## DESCRIPTION OF THE TASK:
Select the lines of the records containing the word "APRNs" and list them.

Entries taken from a collection
····················
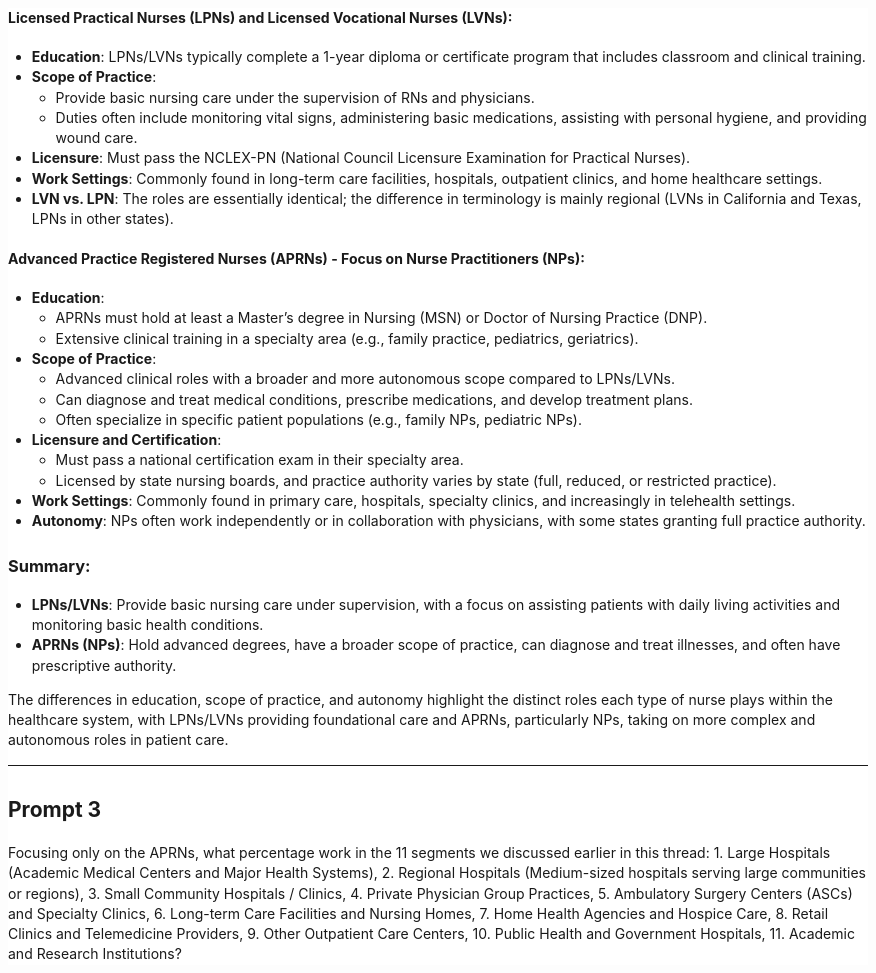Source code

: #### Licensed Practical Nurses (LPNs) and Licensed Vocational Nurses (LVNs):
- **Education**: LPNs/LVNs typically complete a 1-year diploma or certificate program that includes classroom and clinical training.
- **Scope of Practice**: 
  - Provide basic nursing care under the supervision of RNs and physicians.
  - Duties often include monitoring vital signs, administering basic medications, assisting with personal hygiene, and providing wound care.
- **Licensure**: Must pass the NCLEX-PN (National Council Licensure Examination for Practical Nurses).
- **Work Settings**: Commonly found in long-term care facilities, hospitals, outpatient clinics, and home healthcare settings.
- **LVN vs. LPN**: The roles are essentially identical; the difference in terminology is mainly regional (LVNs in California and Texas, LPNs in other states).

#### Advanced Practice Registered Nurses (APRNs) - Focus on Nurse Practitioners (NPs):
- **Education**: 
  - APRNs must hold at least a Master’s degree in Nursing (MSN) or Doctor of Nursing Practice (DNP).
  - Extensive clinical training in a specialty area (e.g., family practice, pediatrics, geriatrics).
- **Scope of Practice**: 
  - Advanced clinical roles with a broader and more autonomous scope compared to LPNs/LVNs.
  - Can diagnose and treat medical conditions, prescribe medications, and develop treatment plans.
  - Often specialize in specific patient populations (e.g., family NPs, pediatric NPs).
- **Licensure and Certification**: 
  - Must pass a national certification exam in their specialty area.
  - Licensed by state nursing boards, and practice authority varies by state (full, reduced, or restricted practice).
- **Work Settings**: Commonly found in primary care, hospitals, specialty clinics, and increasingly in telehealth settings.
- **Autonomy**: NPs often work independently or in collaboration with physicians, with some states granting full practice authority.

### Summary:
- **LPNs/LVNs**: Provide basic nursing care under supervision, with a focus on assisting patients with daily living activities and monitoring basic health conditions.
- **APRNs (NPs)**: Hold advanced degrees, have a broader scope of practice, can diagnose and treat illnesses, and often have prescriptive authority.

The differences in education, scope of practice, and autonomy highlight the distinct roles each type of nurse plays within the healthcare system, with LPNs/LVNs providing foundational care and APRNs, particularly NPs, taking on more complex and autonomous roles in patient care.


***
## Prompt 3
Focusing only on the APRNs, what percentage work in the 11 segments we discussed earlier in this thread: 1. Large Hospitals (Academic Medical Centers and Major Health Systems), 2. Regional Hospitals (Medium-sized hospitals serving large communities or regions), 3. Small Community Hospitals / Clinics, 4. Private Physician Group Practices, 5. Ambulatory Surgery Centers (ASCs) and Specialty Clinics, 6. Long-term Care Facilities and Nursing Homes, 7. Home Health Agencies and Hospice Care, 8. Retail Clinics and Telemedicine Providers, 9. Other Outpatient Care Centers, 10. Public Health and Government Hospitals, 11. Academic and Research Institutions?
····················
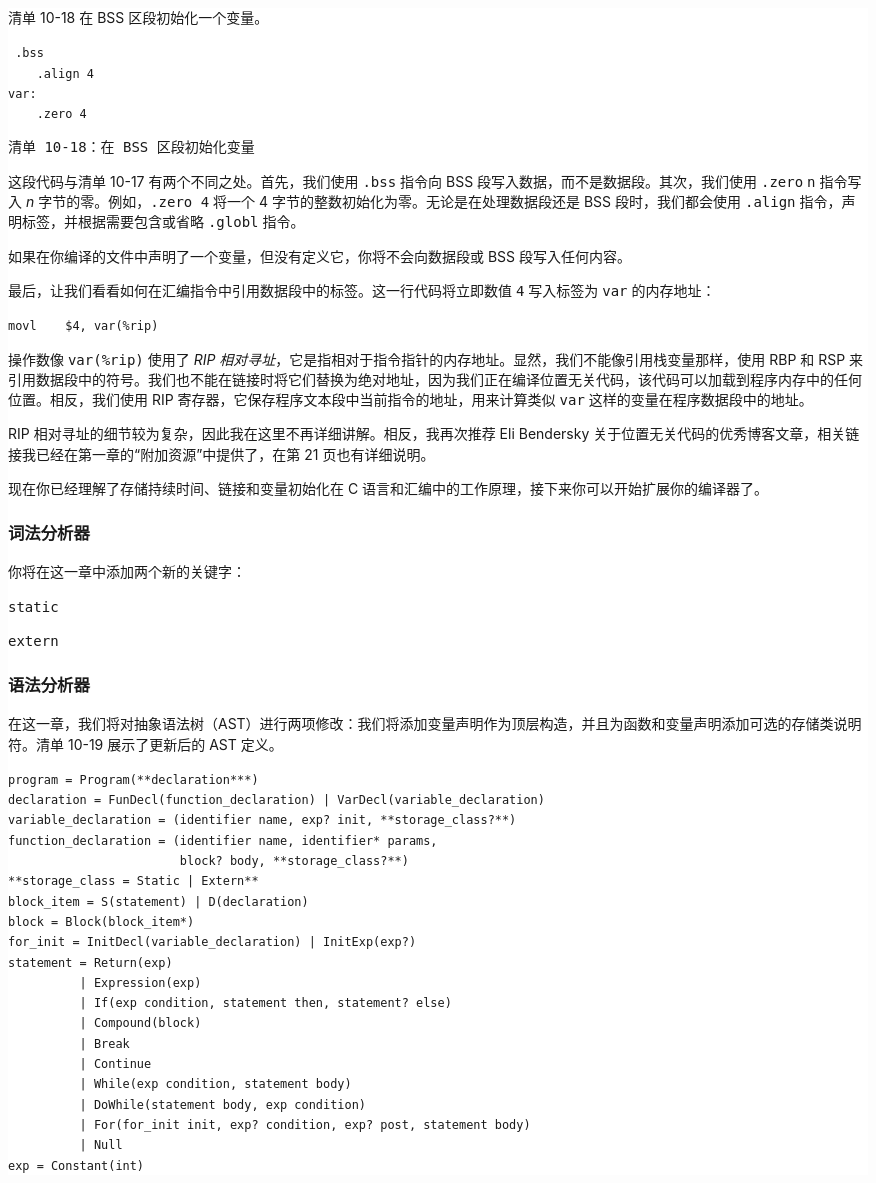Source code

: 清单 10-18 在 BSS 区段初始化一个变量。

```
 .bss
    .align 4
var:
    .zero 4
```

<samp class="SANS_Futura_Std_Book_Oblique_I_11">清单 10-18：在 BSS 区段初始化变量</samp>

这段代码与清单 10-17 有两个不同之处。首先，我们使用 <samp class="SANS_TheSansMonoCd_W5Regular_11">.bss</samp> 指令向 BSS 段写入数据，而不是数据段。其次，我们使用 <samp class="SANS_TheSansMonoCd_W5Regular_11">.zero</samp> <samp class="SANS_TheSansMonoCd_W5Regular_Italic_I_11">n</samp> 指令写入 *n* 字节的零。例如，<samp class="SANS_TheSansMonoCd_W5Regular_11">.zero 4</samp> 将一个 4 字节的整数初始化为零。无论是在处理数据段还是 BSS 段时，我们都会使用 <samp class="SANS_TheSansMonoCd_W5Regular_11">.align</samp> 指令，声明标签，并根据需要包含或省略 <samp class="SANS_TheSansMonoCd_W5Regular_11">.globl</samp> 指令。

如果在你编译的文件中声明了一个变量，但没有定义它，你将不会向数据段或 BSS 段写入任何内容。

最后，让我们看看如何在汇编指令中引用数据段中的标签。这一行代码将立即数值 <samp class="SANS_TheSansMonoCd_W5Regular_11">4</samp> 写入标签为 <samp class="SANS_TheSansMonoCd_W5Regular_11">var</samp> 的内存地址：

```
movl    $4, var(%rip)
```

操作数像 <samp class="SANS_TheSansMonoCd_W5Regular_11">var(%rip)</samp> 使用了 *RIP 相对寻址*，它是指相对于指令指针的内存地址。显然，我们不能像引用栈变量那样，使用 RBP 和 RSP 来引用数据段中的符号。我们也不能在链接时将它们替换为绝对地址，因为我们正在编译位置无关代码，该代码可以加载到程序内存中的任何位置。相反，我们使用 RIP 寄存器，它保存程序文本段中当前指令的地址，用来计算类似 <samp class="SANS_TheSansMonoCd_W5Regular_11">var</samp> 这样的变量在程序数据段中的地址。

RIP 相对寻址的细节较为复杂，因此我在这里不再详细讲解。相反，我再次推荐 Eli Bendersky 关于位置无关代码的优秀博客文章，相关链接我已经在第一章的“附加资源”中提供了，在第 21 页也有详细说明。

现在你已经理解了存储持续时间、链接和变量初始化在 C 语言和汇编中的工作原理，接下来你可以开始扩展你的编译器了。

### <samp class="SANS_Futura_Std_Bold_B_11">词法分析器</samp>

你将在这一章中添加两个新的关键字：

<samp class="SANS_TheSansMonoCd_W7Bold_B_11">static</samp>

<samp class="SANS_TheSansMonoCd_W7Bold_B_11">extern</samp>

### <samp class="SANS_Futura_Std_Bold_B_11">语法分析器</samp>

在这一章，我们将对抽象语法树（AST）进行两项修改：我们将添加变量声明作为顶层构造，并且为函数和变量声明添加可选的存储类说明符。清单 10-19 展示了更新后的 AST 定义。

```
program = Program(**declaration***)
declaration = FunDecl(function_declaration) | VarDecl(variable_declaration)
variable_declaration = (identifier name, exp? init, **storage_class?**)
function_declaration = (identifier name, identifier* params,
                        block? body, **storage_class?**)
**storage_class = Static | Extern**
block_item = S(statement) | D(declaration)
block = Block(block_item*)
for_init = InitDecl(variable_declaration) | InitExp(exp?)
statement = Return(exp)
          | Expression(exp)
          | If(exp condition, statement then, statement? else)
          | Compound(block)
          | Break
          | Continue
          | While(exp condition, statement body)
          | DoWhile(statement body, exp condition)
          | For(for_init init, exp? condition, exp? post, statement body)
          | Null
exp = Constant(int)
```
····················
## OUTPUT FOR THIS EXERCISE:
#### Advanced Practice Registered Nurses (APRNs) - Focus on Nurse Practitioners (NPs):
  - APRNs must hold at least a Master’s degree in Nursing (MSN) or Doctor of Nursing Practice (DNP).
- **APRNs (NPs)**: Hold advanced degrees, have a broader scope of practice, can diagnose and treat illnesses, and often have prescriptive authority.
The differences in education, scope of practice, and autonomy highlight the distinct roles each type of nurse plays within the healthcare system, with LPNs/LVNs providing foundational care and APRNs, particularly NPs, taking on more complex and autonomous roles in patient care.
Focusing only on the APRNs, what percentage work in the 11 segments we discussed earlier in this thread: 1. Large Hospitals (Academic Medical Centers and Major Health Systems), 2. Regional Hospitals (Medium-sized hospitals serving large communities or regions), 3. Small Community Hospitals / Clinics, 4. Private Physician Group Practices, 5. Ambulatory Surgery Centers (ASCs) and Specialty Clinics, 6. Long-term Care Facilities and Nursing Homes, 7. Home Health Agencies and Hospice Care, 8. Retail Clinics and Telemedicine Providers, 9. Other Outpatient Care Centers, 10. Public Health and Government Hospitals, 11. Academic and Research Institutions?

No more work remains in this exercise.